Sinkhole containing 1,000 ISIS victims uncovered in Iraq’s Tal Afar
ERBIL, Kurdistan Region – A sinkhole reportedly containing almost 1,000 bodies, including around 30 Yezidis, killed by the Islamic State (ISIS) from mid-2014 to late 2017 has been uncovered in northern Iraq’s Tal Afar region of Nineveh, a local official confirmed on Wednesday.
“The pit contains at least 1,000 bodies. They [ISIS] had even dumped victims into the mass grave while they were still alive,” Tal Afar Mayor Qasim Mohammed told Rudaw.
The majority of the victims in the pit, thought to be 150 meters deep, are Shiites from Tal Afar, he added.
ISIS militants attacked the Yezidi homeland of Shingal in August 2014, slaughtering thousands of men and burying them in mass graves. Women and children were abducted and sold into slavery – many facing years of repeated sexual violence.
An official from the Tal Afar Mass Graves Affairs Office told Rudaw the sinkhole contains the bodies of at least 30 Yezidis from Shingal.
Sulaiman Hadi, a Yezidi survivor who witnessed the genocide, accompanied Rudaw’s Tahsin Qasim to the site of the mass grave. He explained how the slain Yezidi victims ended up in the pit.

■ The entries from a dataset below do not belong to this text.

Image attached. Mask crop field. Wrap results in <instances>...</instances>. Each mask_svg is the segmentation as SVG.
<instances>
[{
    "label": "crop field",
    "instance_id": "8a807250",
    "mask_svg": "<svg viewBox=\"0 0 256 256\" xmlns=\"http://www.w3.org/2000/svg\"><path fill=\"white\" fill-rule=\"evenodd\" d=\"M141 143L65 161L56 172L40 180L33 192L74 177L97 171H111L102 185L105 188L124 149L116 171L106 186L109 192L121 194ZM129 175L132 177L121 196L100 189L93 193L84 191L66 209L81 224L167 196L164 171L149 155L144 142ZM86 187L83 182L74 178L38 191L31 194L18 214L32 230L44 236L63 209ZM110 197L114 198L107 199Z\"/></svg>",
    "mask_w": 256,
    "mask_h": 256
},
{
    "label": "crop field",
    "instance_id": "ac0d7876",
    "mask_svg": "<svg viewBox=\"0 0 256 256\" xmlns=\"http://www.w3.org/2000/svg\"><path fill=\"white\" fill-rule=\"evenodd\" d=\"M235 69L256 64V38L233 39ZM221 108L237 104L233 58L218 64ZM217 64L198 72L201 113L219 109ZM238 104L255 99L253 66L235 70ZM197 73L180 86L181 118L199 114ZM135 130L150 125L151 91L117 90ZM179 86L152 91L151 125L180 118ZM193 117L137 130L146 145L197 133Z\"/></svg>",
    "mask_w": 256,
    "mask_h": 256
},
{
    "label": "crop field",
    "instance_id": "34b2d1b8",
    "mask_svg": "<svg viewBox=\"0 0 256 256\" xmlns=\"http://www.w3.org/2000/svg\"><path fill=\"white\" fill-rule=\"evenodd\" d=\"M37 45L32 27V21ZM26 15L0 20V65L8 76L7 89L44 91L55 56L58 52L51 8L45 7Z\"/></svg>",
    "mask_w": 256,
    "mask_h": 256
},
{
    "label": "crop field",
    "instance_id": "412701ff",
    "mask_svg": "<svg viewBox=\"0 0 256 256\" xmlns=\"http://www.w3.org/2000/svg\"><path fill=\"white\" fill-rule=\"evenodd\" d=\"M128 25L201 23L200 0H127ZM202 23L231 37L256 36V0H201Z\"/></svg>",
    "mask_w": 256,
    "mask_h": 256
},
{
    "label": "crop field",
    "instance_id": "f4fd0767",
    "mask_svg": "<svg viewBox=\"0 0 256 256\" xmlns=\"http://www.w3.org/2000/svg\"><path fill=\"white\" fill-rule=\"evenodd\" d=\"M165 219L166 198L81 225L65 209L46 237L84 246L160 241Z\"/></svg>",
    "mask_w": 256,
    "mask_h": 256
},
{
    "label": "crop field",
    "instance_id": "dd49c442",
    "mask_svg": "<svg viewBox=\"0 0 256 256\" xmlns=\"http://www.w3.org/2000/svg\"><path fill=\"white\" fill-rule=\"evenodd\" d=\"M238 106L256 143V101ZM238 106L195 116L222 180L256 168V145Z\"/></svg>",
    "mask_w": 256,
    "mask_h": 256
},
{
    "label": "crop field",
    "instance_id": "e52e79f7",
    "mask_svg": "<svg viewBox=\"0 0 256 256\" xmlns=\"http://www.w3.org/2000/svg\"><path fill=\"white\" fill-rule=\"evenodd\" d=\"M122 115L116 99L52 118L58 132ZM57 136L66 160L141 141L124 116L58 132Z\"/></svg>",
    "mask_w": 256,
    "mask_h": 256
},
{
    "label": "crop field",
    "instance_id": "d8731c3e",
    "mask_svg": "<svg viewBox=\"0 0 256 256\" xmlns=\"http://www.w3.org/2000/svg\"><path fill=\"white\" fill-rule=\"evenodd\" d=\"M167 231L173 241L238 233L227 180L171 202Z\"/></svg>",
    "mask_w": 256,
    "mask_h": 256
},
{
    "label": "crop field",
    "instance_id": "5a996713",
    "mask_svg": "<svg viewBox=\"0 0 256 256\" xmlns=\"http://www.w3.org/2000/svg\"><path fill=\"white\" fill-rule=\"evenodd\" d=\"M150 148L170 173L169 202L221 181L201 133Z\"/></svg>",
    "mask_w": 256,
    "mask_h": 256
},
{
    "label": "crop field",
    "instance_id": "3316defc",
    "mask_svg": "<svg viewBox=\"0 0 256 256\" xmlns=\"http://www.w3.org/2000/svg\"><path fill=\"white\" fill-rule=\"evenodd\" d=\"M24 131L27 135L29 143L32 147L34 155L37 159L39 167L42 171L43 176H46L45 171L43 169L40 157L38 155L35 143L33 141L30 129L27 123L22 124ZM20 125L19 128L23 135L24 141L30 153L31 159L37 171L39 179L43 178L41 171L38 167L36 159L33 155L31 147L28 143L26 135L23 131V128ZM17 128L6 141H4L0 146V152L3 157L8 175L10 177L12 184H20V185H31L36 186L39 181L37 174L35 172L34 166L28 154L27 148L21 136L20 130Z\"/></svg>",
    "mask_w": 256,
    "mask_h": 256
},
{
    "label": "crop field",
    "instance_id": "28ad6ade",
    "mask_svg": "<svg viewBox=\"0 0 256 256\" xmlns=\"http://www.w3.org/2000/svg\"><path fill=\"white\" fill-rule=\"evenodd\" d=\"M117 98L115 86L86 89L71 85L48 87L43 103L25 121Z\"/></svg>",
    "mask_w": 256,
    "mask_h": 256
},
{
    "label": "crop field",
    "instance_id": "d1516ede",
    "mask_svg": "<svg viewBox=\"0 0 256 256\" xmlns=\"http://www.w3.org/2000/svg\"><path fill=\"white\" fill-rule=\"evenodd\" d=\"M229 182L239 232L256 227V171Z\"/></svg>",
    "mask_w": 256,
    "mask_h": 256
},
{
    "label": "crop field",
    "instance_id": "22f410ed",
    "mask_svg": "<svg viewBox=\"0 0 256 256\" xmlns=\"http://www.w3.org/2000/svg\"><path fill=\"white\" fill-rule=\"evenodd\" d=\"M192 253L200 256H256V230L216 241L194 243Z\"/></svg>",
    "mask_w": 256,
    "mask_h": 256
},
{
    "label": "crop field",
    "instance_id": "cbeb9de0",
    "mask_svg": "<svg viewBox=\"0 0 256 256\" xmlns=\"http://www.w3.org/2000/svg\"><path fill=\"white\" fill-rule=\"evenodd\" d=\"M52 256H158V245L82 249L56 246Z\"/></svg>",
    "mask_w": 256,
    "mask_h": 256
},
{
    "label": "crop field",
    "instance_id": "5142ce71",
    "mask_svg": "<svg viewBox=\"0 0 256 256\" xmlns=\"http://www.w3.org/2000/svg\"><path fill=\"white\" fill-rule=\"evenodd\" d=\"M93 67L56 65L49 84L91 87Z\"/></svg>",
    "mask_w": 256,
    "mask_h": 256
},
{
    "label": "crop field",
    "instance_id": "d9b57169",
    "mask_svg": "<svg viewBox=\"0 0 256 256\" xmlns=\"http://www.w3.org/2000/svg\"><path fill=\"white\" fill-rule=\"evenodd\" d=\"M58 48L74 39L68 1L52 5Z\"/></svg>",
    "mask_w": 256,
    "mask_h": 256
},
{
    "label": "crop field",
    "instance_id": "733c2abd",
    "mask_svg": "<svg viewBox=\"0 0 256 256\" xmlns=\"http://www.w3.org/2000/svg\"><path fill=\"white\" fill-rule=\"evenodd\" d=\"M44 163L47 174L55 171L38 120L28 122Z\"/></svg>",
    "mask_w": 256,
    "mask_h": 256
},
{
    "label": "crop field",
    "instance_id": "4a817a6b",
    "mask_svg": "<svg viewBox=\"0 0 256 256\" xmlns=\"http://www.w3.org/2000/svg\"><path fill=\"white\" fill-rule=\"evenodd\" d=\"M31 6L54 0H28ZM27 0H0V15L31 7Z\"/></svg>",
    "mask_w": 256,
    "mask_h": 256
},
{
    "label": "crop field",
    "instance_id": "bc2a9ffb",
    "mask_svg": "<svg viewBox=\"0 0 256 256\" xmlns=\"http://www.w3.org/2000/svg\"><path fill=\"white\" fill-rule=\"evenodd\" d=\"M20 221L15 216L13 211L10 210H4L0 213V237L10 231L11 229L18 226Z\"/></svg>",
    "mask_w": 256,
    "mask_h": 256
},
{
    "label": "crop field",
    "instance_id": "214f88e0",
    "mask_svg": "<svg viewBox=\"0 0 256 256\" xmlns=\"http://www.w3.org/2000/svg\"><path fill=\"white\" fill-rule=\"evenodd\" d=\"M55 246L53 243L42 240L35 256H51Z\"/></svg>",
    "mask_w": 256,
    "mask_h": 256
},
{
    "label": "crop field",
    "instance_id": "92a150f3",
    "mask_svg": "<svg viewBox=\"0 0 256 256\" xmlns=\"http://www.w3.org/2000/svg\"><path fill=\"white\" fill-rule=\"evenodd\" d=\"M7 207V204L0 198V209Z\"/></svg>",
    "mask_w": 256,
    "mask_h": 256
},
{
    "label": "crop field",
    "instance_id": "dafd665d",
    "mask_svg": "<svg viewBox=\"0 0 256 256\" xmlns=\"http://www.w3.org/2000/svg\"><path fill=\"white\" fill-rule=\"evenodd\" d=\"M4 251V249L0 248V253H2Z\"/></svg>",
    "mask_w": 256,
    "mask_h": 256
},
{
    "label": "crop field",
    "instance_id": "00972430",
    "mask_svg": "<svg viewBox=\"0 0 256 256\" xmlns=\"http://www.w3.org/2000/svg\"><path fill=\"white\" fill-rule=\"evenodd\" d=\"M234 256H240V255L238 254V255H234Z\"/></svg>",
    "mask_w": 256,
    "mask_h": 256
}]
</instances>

“We were captured in Shingal while trying to flee [on August 3, 2014]. We were taken to Mosul and then to Tal Afar. In Mosul, around 20 to 30 Yezidi men found carrying mobile phones were separated from the rest of us. They were also later brought to Tal Afar,” Hadi said.
“In Tal Afar, we heard that they were dumped into this pit,” he added, standing on the lip of the sinkhole.
Hadi was later told the militants had “dumped the Yezidis into the sinkhole alive and tossed hand-grenades in after them.”
Sharing his story of survival, Hadi said he decided to renounce his faith and convert to Islam.
After a year and a half living under ISIS in Tal Afar, Hadi says he managed to escape under the cover of darkness and return to Shingal.
“In Tal Afar, they separated the girls and women from us. We witnessed death. We witnessed how were they wounding and killing the men,” Hadi said.
There are so many bodies piled up in the pit that its original depth of 150 meters is now just 20 meters, according to Rudaw's reporter.
To date, more than 70 mass graves have been identified in the Yezidi homeland of Shingal following its liberation in November 2015. Some of the remains have been washed away by heavy rains, while others have been exhumed by locals.
Following the territorial defeat of ISIS in Iraq in December 2017, the Iraqi government, the International Commission on Missing Persons, and the United Nations launched a campaign to exhume suspected mass grave sites in the Shingal area in March 2019.
The Kurdistan Regional Government (KRG) High Committee for the Recognition of Genocide against Yezidi Kurds and other religious and ethnic minorities was also involved in the process.
With 16 identified burial sites, Kocho village is home to the largest number of mass graves in Shingal. In Kocho alone, hundreds of men, adolescent boys, and older women were killed in August 2014, while more than 700 women and children were seized and taken to other ISIS-held areas.
As part of the exhumation process, a total of 12 mass graves have been exhumed in the village of Kocho, which were found to contain 138 Yezidis – mostly males – according to Major Falah Hassan, a member of the Iraqi national team for exhuming bodies.
The fate of thousands more Yezidi men and women remains unknown.
The UN Security Council agreed in 2017 to establish a UN probe to ensure ISIS perpetrators face justice for war crimes in Iraq and Syria – a cause championed by Yezidi Nobel Peace Prize winner Nadia Murad and international human rights lawyer Amal Clooney.